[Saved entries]
####################
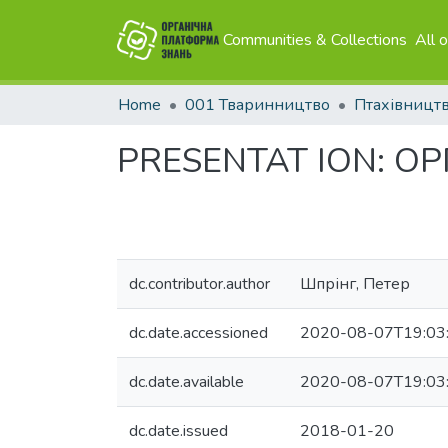
Communities & Collections
All 
Home
001 Тваринництво
Птахівницт
PRESENTAT ION: О
dc.contributor.author
Шпрінг, Петер
dc.date.accessioned
2020-08-07T19:03
dc.date.available
2020-08-07T19:03
dc.date.issued
2018-01-20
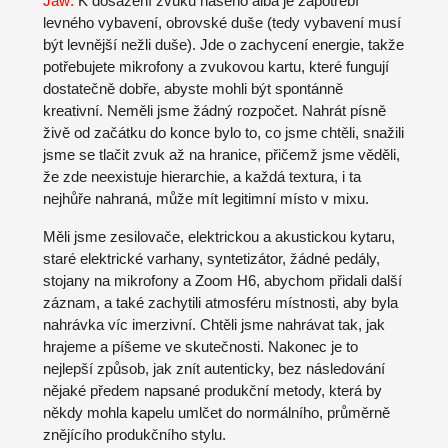
Jaw:
K dosažení zvuku našeho alba je zapotřebí
levného vybavení, obrovské duše (tedy vybavení musí
být levnější nežli duše). Jde o zachycení energie, takže
potřebujete mikrofony a zvukovou kartu, které fungují
dostatečně dobře, abyste mohli být spontánně
kreativní. Neměli jsme žádný rozpočet. Nahrát písně
živě od začátku do konce bylo to, co jsme chtěli, snažili
jsme se tlačit zvuk až na hranice, přičemž jsme věděli,
že zde neexistuje hierarchie, a každá textura, i ta
nejhůře nahraná, může mít legitimní místo v mixu.
Měli jsme zesilovače, elektrickou a akustickou kytaru,
staré elektrické varhany, syntetizátor, žádné pedály,
stojany na mikrofony a Zoom H6, abychom přidali další
záznam, a také zachytili atmosféru místnosti, aby byla
nahrávka víc imerzivní. Chtěli jsme nahrávat tak, jak
hrajeme a píšeme ve skutečnosti. Nakonec je to
nejlepší způsob, jak znít autenticky, bez následování
nějaké předem napsané produkční metody, která by
někdy mohla kapelu umlčet do normálního, průměrně
znějícího produkčního stylu.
####################
TASK DETAILS – In how many lines of the data does the string "jsme" appear? Only the number should be given.

FINAL ANSWER – 5